What’s wrong with a kernel density? Too opaque a connection with the data? I [Anne] have had some unpleasant surprises using histograms lately, so I’ve been trying to get a feel for the alternatives.
My reply: Here are my problems with kernel densities (in this example, and more generally):
1. Annoying artifacts, such as all-positive quantities whose kernel density estimates go into the negative zone. This can be fixed, but (a) it typically isn’t, and (b) when there isn’t an obvious bound, you still have the issue of the kernel density including places that it shouldn’t.
2. It’s hard to see where the data are. As I wrote in my blog linked above, I think it’s better to just see the data directly. Especially for something like vote proportions that I can understand pretty well directly. For example, when I see the little peak at 3% in the density in Figure 2 of Chen and Rodden, or the falloff after 80%, I’d rather just see what’s happening there rather than trying to guess by taking the density estimate and mentally un-convolving the kernel.

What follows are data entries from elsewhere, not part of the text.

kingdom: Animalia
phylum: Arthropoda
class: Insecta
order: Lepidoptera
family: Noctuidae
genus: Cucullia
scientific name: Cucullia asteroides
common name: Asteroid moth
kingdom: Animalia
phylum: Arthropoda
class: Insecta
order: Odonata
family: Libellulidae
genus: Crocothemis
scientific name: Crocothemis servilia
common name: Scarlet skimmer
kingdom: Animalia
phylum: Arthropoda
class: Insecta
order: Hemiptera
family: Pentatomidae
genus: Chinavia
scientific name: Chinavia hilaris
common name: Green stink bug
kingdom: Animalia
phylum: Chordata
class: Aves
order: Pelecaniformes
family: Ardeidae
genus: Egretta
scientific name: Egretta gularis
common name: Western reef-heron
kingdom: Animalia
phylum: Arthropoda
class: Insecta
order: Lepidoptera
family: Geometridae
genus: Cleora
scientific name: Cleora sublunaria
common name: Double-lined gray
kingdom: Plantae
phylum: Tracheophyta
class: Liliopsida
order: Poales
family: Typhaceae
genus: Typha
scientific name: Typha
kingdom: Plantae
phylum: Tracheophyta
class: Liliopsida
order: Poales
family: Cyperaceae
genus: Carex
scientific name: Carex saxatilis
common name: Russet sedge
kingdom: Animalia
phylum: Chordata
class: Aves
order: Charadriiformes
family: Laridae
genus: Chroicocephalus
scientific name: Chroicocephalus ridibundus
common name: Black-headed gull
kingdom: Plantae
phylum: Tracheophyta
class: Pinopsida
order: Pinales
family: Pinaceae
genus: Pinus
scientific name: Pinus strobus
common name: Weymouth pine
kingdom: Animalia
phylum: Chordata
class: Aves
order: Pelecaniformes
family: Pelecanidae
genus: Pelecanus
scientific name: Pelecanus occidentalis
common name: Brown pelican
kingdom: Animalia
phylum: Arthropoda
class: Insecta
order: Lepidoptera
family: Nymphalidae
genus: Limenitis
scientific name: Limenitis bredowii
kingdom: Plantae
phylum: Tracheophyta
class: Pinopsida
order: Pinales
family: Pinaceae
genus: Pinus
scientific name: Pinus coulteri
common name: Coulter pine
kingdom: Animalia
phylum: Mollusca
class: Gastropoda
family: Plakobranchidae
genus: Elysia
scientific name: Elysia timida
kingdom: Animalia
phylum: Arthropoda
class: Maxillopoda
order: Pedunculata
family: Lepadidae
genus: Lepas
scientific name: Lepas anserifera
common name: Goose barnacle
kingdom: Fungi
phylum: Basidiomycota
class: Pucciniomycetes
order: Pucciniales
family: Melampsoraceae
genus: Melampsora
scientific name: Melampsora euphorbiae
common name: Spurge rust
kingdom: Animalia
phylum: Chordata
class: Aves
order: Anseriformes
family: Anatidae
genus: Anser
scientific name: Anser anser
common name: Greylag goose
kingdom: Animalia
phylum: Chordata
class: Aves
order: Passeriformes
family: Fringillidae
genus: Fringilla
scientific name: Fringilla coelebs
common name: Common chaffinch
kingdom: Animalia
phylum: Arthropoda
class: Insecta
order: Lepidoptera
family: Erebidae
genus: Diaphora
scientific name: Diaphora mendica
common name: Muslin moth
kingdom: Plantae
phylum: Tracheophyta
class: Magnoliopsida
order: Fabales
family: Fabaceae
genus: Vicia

3. The other thing I like about a histogram is that it contains the seeds of its own destruction–that is, an internal estimate of uncertainty, based on variation in the heights of the histogram bars. See here for more discussion of this point, in particular the idea that the goal of a histogram or density estimate is not to most accurately estimate the true superpopulation density (whatever that means in this example) but rather to get an understanding of what the data are telling you.